Figure 1. Expression of Syb1 and Syb2 in WT and Syb1^lew/lew mice.

A and B, whole mounts of triangularis sterni (P14) muscles from WT mice (A) or Syb1^lew/lew mutant mice (B) were immunostained with antibodies against Syb1 or Syb2, as well as Texas Red-conjugated α-bgt, which labels postsynaptic AChRs. Both Syb1 and Syb2 were detected at the WT nerve terminals (arrowheads in A). Syb1 was absent from Syb1^lew/lew NMJs: only α-bgt staining was detected in the synaptic regions of the muscle (upper row in B). In contrast, Syb2 was detected in the nerve terminals (arrowheads in B) of Syb1^lew/lew mutant mice. C, images of quantitative Western blot analysis of the brain and spinal cord (SC) from Syb1^lew/lew and their littermate control mice (P14). D, comparison of relative levels of Syb1 or Syb2 between Syb1^lew/lew mice (n = 3) and their littermates (control, n = 3). Relative expression levels of Syb1 and Syb2 were calculated by normalizing to that of α-tubulin (loading control).
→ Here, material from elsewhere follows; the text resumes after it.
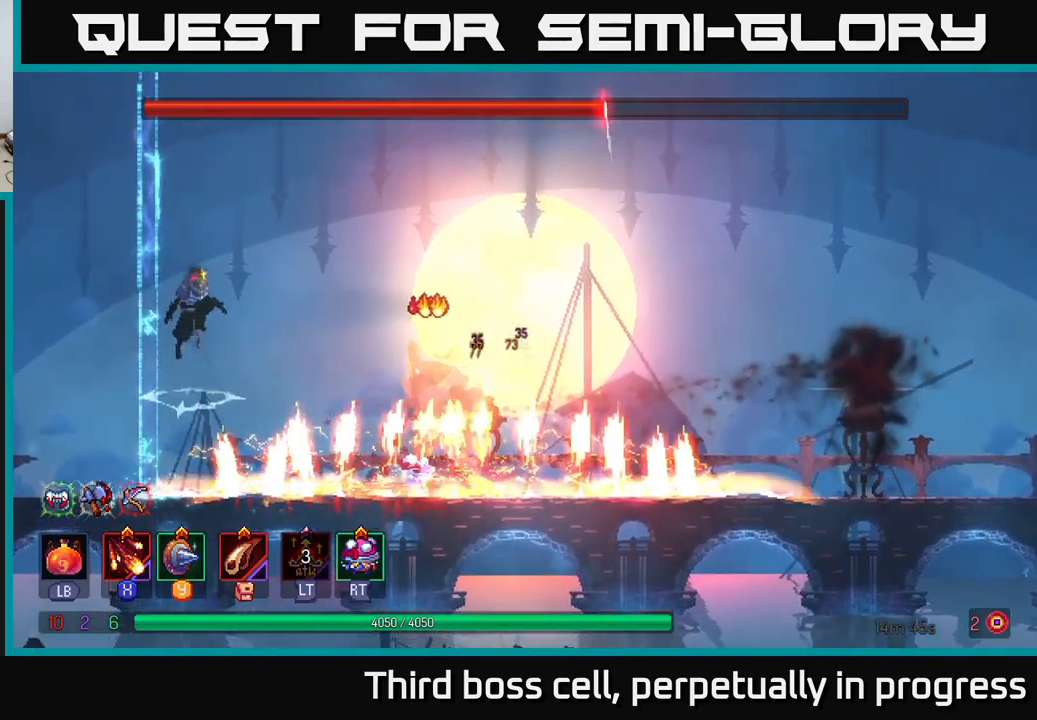
{"buttons": [], "left_stick": "right", "right_stick": "center", "events": [[66, "A", "up"], [233, "left_stick", "center"], [366, "left_stick", "right"]]}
Syb1 was absent from Syb1^lew/lew mice, but present in control mice, with significantly higher (P < 0.001) expression in the SC (7.73 ± 0.66, n = 3) compared to the brain (0.96 ± 0.21, n = 3) (normalized to α-tubulin level). In both Syb1^lew/lew and control mice, Syb2 was more abundantly expressed in the brain compared to the SC (control: brain, 5.69 ± 0.57; SC, 3.54 ± 0.5, P < 0.05; Syb1^lew/lew mutant: brain, 5.22 ± 0.57, SC, 3.69 ± 0.27, P < 0.05). In both the brain and SC, the relative levels of Syb2 remained similar between the Syb1^lew/lew and control mice, P > 0.05. Scale bar in A and B, 50 μm.